Thanks Julie
I already own the machine and I will be moving it from my workshop that has 3 phase to my home workshop that only has single phase. What I can gather from the replies is that to get 27A 3 phase I need to have a rotary inverter that needs an 81A single phase supply. There are other machines too that are lower power and only one will be used at a time.
I have several choices:
A few digital inverters for the low hp machines.
A larger rotary inverter for the larger machines.
A diesel generator to cover the lot.
Two smaller diesel generators that are wired together and use one or both.

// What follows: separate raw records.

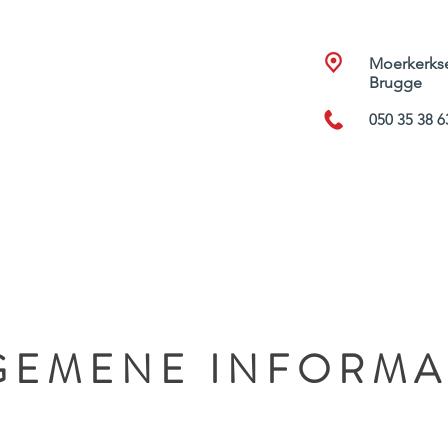
Moerkerkse
Brugge
050 35 38 6
AAK MAKEN
CONTACT
NUTTIGE NUMMERS
GEMENE INFORMA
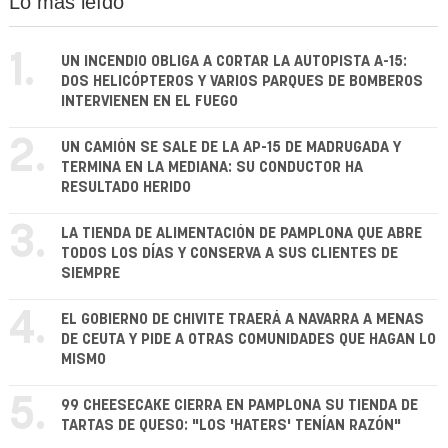
Lo más leído
1.
UN INCENDIO OBLIGA A CORTAR LA AUTOPISTA A-15:
DOS HELICÓPTEROS Y VARIOS PARQUES DE BOMBEROS
INTERVIENEN EN EL FUEGO
2.
UN CAMIÓN SE SALE DE LA AP-15 DE MADRUGADA Y
TERMINA EN LA MEDIANA: SU CONDUCTOR HA
RESULTADO HERIDO
3.
LA TIENDA DE ALIMENTACIÓN DE PAMPLONA QUE ABRE
TODOS LOS DÍAS Y CONSERVA A SUS CLIENTES DE
SIEMPRE
4.
EL GOBIERNO DE CHIVITE TRAERÁ A NAVARRA A MENAS
DE CEUTA Y PIDE A OTRAS COMUNIDADES QUE HAGAN LO
MISMO
5.
99 CHEESECAKE CIERRA EN PAMPLONA SU TIENDA DE
TARTAS DE QUESO: "LOS 'HATERS' TENÍAN RAZÓN"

A combination of any of the above.
You really need to check the ratings as I doubt the numbers you are using are correct, my husband has a 3 phase Harrison lathe at home in his workshop (+ Mill etc etc) this has a 1.8hp three phase motor and we run this via a 13A fcu (fused connection unit) through a rotary converter, if yours is 7.5hp - ~4 × the size of ours, then at most I would expect 4 x 13 or 52A in reality.
We have a boost energy systems unit, and it states that the boost 6 needs 40A fuses - I think that is 6hp
A single phase motor of 7.5 hp would have a flc of around 50A
Does it have an inverter fitted to the motor?
These run at a lower current than converters as they generally have the ability to remove apparent losses
(a motor has an efficiency, but also a "power factor" this means that although 10A is flowing, only 7.5A is effectively powering the motor - a power factor of 0.75 in this example, however an inverter directly on the motor could translate this to a pf of around 1 - so we actually would only need 7.5A in the supply cable with the inverter rather than 10A without)
This isn't necessarily the case if you use an inverter just to supply a fixed three phase supply.
Generally you would struggle to run a converter of 80A on a domestic supply.
Inverters are kinder to the supply than rotary converters, but some have a minimum load.
We had the same issue as you, one rotary converter for the whole workshop, convert each machine to single phase, add an inverter to each machine etc.
Husband likes the flexibility to just start the converter on no load, leave it running and start/stop machines just as if we had a proper 3 phase supply.